Zum Vergleich: Rheinmetall ist ebenfalls ein Mischkonzern. Er konstruiert Teile für Autoelektronik und ist außerdem Anbieter von unterschiedlichen Techniken für Pumpen, Hydraulikanlagen oder andere allgemeine Zwecke. Sein Geschäft mit Militärtechnik ist nur ein Teil seiner Aktivitäten und kleiner als der zivile Bereich – jedenfalls bis 2022. Durch den Russlandkrieg verschiebt sich die Verteilung der Umsätze. Wie sie wachsen und wie die Stadt Düsseldorf davon profitiert, habe ich in dem Beitrag Wie und woran Düsseldorf bei Rheinmetall mitverdient beschrieben.

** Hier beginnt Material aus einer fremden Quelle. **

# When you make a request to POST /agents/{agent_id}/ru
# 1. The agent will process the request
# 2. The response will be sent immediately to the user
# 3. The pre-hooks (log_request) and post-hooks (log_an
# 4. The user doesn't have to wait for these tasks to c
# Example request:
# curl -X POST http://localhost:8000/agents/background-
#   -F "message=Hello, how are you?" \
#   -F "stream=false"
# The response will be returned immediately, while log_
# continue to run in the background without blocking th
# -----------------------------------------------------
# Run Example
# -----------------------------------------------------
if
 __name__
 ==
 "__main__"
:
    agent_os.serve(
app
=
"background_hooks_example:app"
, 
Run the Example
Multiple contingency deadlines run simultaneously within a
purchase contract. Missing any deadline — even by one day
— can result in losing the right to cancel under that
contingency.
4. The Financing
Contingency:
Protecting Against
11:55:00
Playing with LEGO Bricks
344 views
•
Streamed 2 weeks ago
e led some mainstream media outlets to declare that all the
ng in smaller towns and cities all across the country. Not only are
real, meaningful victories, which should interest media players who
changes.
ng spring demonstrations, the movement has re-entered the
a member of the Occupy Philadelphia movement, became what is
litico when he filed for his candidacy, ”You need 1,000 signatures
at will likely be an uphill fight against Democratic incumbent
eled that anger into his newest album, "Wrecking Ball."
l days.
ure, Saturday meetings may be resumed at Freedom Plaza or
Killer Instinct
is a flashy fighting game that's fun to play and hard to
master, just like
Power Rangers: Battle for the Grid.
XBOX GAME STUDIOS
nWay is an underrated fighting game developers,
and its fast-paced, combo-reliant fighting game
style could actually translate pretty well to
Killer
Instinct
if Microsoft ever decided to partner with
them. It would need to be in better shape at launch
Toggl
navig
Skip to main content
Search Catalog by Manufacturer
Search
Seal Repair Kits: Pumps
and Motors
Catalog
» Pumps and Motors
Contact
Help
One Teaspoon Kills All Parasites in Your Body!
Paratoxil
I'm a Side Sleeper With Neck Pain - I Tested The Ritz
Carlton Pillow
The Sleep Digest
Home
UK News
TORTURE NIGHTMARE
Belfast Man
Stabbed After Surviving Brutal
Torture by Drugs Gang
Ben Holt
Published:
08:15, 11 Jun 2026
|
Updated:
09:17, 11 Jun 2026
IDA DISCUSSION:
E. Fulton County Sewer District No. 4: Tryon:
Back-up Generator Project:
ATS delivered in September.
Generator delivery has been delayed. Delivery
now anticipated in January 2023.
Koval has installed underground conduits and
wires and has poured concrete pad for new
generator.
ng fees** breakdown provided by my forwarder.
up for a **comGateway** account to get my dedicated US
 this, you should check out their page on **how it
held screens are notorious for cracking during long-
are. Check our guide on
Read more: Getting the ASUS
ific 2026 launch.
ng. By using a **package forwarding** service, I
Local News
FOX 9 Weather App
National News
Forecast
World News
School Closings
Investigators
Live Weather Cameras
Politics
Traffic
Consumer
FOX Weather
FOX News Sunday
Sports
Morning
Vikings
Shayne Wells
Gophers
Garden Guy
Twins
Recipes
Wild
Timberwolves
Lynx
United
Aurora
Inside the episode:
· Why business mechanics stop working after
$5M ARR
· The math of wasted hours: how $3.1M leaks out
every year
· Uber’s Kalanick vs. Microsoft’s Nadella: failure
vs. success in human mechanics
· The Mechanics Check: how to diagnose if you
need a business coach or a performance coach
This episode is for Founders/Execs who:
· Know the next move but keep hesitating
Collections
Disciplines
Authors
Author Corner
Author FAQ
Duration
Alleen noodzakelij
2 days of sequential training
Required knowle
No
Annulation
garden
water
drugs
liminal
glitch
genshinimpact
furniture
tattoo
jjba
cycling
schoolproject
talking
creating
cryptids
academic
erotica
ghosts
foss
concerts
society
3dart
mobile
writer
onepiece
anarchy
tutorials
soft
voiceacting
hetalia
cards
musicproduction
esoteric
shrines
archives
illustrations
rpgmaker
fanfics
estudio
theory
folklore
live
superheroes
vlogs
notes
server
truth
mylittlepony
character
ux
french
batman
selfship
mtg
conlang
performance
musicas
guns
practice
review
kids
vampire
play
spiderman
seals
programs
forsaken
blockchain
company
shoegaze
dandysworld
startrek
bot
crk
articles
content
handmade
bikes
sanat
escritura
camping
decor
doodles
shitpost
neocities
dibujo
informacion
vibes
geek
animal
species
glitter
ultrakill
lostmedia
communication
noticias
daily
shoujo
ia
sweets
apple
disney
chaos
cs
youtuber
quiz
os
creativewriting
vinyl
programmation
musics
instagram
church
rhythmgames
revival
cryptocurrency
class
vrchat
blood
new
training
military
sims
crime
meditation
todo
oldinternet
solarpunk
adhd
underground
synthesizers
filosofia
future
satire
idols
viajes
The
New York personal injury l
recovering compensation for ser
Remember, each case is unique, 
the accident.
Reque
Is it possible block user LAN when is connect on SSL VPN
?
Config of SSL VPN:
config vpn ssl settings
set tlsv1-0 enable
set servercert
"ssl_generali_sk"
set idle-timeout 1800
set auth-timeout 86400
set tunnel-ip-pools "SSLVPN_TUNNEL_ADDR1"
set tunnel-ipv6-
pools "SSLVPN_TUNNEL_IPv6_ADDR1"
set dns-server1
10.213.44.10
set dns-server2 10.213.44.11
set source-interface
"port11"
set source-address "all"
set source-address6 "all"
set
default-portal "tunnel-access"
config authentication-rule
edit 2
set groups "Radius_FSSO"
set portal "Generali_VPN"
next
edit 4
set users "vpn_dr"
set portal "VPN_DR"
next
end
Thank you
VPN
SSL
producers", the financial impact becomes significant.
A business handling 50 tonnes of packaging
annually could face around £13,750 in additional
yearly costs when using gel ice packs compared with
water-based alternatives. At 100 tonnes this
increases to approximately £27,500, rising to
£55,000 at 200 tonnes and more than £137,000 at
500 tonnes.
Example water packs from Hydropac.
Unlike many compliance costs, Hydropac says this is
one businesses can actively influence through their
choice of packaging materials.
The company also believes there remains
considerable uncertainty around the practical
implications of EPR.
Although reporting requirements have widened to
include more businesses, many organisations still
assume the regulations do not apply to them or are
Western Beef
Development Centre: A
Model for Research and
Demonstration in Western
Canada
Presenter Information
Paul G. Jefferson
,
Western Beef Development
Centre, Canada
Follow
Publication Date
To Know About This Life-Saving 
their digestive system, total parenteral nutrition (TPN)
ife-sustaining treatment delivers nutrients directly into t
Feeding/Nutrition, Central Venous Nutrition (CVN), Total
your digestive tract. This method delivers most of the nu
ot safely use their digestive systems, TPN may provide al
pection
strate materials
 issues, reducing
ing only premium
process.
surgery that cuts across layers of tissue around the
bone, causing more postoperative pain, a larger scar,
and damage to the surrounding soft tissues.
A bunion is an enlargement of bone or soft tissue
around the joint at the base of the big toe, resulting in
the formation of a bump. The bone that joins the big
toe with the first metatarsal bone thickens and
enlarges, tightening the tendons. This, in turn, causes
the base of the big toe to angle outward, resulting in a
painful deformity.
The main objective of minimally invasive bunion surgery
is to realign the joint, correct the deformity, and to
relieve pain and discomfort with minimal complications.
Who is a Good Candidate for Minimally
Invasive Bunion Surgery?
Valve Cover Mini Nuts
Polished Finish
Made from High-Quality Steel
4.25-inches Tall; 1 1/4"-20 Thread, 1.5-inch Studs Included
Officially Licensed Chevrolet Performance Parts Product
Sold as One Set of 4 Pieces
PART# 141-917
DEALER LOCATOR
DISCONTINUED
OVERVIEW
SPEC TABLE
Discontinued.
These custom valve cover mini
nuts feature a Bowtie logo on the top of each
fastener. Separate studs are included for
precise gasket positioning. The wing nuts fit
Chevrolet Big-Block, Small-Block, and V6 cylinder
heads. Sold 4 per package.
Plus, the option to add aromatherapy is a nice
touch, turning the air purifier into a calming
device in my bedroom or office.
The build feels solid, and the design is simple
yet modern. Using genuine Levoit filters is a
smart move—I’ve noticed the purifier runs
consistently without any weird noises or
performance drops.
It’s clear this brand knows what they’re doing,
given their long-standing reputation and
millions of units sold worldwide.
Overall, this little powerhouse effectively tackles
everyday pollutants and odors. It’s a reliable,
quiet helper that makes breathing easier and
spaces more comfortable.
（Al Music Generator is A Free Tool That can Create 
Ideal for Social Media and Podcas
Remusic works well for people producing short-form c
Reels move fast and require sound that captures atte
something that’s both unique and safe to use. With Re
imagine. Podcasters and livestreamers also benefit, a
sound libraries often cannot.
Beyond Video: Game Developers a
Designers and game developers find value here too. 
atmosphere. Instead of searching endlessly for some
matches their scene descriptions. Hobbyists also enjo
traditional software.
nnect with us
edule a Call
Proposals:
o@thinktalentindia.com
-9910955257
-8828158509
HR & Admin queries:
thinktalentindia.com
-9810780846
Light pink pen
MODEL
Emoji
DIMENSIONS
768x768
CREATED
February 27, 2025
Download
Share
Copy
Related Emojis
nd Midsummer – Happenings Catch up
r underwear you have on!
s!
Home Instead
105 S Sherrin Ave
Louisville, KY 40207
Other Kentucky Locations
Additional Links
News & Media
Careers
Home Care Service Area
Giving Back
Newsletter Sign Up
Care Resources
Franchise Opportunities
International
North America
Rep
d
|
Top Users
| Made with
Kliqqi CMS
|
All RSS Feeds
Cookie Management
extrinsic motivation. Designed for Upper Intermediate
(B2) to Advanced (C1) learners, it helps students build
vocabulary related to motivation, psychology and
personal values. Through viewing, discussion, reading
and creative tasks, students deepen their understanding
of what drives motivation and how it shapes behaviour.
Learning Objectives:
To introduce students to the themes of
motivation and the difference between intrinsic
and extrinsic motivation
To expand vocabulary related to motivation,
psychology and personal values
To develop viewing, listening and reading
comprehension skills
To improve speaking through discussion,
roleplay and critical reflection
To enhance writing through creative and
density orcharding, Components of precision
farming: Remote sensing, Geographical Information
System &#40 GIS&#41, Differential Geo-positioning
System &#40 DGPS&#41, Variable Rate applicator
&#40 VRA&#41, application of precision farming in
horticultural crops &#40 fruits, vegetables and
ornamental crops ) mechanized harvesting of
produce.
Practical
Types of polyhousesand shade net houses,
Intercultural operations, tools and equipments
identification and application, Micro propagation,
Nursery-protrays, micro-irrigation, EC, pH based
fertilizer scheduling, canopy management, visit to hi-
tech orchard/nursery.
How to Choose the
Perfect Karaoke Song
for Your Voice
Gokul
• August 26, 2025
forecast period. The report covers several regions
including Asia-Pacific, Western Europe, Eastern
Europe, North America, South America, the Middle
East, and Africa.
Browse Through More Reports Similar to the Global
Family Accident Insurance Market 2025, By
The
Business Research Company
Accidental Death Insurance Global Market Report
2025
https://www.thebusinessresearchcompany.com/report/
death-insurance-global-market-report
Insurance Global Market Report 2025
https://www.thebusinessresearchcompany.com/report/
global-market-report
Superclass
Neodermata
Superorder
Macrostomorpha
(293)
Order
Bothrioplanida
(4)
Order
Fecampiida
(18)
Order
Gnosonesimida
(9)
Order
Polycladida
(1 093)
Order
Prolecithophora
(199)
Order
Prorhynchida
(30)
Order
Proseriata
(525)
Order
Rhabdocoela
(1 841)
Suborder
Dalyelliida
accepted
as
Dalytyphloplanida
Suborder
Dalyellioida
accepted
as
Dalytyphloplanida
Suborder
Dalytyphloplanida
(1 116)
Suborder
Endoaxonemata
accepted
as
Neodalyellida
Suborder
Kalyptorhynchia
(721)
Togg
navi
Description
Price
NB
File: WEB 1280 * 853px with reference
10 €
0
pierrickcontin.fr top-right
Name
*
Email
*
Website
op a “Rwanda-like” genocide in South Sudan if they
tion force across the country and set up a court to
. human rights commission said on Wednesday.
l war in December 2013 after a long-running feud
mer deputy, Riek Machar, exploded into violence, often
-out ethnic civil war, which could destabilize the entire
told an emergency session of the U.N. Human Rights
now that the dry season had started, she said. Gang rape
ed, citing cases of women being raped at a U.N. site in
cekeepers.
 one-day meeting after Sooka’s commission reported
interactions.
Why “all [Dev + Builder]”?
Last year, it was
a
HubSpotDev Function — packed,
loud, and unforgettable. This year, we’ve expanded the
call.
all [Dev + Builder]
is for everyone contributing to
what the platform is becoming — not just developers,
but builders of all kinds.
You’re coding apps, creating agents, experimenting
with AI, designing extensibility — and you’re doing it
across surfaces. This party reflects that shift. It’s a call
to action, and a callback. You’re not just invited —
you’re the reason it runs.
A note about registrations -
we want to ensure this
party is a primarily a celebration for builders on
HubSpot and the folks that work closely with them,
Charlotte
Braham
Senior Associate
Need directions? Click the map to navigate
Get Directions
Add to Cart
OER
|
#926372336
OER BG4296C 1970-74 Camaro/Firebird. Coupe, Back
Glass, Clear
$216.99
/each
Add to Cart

Rheinmetall ist zwar der größte deutsche Rüstungskonzern, aber von den erwähnten 15 weltweit mächtigsten weit entfernt. Selbst der kleineste auf dieser Liste (Huntington, USA) macht deutlich mehr Umsatz mit Waffen, nämlich 8,2 Milliarden Dollar. Der Rheinmetall-Gesamtumsatz stieg im vergangenen Jahr um 13 Prozent auf 6,4 Milliarden Euro (operativer Gewinn vor Steuern: 754 Millionen Euro = plus 27 Prozent). Mit Waffen und Munition machte das Unternehmen 2022 lauft ZDF knapp 1,5 Milliarden Euro Umsatz. Für dieses Jahr erwartet Rheinmetall einen Umsatz von 7,4 bis 7,6 Milliarden Euro.
Mit diesen Zahlen ist Rheinmetall als eine der 40 größten deutschen Aktiengesellschaften im Dax gelistet. Vor Kriegsbeginn lag das Unternehmen noch auf Rang 59.